**Source document:**
============

Fully Synthetic Opioids
These are designed entirely in a laboratory with no plant-derived starting material. Some are prescription medications, while others are produced illicitly.
- Fentanyl (sold as Sublimaze, Duragesic): Up to 100 times stronger than morphine and 50 times stronger than heroin. Prescribed as patches or lozenges for severe chronic pain, but illicitly manufactured fentanyl is now the leading cause of opioid overdose deaths in the U.S.
- Methadone (sold as Dolophine): A long-acting synthetic opioid used both for pain management and as a treatment for opioid addiction. Its effects last much longer than most opioids, which helps reduce cravings.
- Tramadol: A lower-potency synthetic opioid that also affects serotonin and norepinephrine levels in the brain. This dual action puts it in a category sometimes called “atypical opioids,” and it may carry a somewhat lower risk of breathing problems compared to traditional opioids like morphine or oxycodone.
- Meperidine (sold as Demerol): An older synthetic opioid once commonly used in hospitals, now less favored due to side effects.
- Carfentanil: An extremely potent synthetic opioid intended for sedating large animals. It has appeared in the illicit drug supply and is dangerous in microscopic amounts.
Atypical Opioids
A few opioids work on the mu receptor but also act on other chemical systems in the brain, giving them a different risk profile.
Buprenorphine (sold as Suboxone, Subutex) is a partial opioid agonist, meaning it activates the mu receptor only partially. This creates a “ceiling effect” where increasing the dose doesn’t keep increasing euphoria or breathing suppression. It’s classified as Schedule III and is widely used to treat opioid addiction. Tapentadol is another atypical opioid that combines mu receptor activity with norepinephrine effects, similar to tramadol but stronger.
Potency Differences Matter
Not all opioids are equally strong, and the differences are dramatic. Using oral morphine as the baseline, hydrocodone is roughly equivalent (1:1), oxycodone is about 1.5 times stronger, and fentanyl is in an entirely different league. A dose of fentanyl measured in micrograms (millionths of a gram) can match what takes milligrams of morphine. This is why accidental fentanyl exposure, even in tiny amounts, can be lethal.
These potency differences also explain why switching between opioids requires careful dose conversion. A dose that’s safe for one drug can be fatal if applied to a stronger one.

============

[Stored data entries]
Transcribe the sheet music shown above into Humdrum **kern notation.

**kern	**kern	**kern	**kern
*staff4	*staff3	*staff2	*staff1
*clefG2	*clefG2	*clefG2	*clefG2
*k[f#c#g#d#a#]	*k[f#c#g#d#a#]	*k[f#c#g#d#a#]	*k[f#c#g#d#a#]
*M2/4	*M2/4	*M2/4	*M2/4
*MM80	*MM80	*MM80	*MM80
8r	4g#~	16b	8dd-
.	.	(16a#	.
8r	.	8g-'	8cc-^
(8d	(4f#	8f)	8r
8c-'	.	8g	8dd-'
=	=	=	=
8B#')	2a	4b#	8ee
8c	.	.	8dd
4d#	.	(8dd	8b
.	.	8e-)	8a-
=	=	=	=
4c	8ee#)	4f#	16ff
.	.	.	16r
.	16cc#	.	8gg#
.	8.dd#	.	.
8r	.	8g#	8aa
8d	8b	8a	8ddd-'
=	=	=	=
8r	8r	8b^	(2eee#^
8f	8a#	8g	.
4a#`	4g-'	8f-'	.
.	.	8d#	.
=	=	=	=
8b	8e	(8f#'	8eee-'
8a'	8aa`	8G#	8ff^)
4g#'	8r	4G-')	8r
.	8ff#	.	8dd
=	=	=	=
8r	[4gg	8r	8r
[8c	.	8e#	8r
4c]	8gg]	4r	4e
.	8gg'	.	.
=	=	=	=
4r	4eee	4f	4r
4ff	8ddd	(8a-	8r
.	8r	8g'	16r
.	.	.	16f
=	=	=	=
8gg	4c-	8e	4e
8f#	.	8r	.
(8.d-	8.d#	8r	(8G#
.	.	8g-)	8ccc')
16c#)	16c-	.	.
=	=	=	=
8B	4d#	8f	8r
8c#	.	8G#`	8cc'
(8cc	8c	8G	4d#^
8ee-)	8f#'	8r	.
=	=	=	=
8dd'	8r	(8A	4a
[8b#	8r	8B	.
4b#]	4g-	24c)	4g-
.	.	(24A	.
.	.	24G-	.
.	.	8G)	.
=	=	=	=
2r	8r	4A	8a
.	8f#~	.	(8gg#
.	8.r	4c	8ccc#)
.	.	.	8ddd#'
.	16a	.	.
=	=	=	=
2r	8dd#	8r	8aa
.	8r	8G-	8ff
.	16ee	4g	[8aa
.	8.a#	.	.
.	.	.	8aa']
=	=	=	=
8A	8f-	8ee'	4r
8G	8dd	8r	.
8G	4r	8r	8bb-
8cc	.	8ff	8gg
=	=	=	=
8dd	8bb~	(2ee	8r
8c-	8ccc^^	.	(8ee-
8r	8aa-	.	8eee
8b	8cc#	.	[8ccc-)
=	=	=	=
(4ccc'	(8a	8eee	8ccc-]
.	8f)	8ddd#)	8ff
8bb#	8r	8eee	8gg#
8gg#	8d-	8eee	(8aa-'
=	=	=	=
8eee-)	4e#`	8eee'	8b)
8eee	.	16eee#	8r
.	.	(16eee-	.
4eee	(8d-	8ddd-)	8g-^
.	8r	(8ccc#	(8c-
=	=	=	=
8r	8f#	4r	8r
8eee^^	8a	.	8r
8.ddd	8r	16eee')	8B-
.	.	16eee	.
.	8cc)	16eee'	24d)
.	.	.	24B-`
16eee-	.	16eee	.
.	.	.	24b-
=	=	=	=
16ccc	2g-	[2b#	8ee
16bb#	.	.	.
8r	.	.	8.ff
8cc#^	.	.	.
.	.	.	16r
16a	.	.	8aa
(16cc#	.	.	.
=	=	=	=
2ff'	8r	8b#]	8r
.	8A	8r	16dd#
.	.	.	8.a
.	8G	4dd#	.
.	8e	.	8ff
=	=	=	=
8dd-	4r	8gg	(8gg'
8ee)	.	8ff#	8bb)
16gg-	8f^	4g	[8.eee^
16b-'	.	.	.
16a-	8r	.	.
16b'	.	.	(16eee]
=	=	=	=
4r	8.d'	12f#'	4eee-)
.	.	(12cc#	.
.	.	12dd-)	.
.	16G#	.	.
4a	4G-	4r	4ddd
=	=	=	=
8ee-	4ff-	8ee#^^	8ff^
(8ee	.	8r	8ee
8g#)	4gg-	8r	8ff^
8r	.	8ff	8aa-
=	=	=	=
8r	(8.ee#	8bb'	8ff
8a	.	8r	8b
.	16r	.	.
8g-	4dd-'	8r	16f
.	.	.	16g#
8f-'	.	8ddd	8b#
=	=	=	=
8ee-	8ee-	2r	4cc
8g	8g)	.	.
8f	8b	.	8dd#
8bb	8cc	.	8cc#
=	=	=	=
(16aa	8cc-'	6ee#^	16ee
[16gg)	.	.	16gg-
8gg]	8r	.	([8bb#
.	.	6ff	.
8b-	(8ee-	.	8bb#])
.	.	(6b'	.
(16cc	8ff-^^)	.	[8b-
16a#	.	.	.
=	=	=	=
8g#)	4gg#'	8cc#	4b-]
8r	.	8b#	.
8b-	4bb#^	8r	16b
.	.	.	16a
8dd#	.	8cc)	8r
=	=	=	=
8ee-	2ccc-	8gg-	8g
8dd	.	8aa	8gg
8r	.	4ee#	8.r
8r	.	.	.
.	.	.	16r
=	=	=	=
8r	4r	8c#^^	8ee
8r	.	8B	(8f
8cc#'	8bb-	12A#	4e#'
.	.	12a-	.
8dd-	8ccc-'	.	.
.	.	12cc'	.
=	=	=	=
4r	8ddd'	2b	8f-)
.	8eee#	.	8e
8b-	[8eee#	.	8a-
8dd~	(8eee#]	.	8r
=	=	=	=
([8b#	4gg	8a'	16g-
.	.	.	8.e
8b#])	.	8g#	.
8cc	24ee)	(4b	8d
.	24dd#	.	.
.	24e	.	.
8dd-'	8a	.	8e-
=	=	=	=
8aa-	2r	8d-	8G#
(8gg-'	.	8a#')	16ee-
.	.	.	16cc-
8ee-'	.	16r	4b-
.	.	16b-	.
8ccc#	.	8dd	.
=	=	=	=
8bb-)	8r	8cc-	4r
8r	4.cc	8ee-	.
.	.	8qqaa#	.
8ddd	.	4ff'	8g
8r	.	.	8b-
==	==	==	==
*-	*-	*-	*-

============

**Exercise details:** Rewrite the text on synthetic opioids starting at "- Fentanyl (sold" and ending at "morphine or oxycodone.", changing "morphine" to "hydromorphone".

**Reply:**
- Fentanyl (sold as Sublimaze, Duragesic): Up to 100 times stronger than hydromorphone and 50 times stronger than heroin. Prescribed as patches or lozenges for severe chronic pain, but illicitly manufactured fentanyl is now the leading cause of opioid overdose deaths in the U.S.
- Methadone (sold as Dolophine): A long-acting synthetic opioid used both for pain management and as a treatment for opioid addiction. Its effects last much longer than most opioids, which helps reduce cravings.
- Tramadol: A lower-potency synthetic opioid that also affects serotonin and norepinephrine levels in the brain. This dual action puts it in a category sometimes called “atypical opioids,” and it may carry a somewhat lower risk of breathing problems compared to traditional opioids like hydromorphone or oxycodone.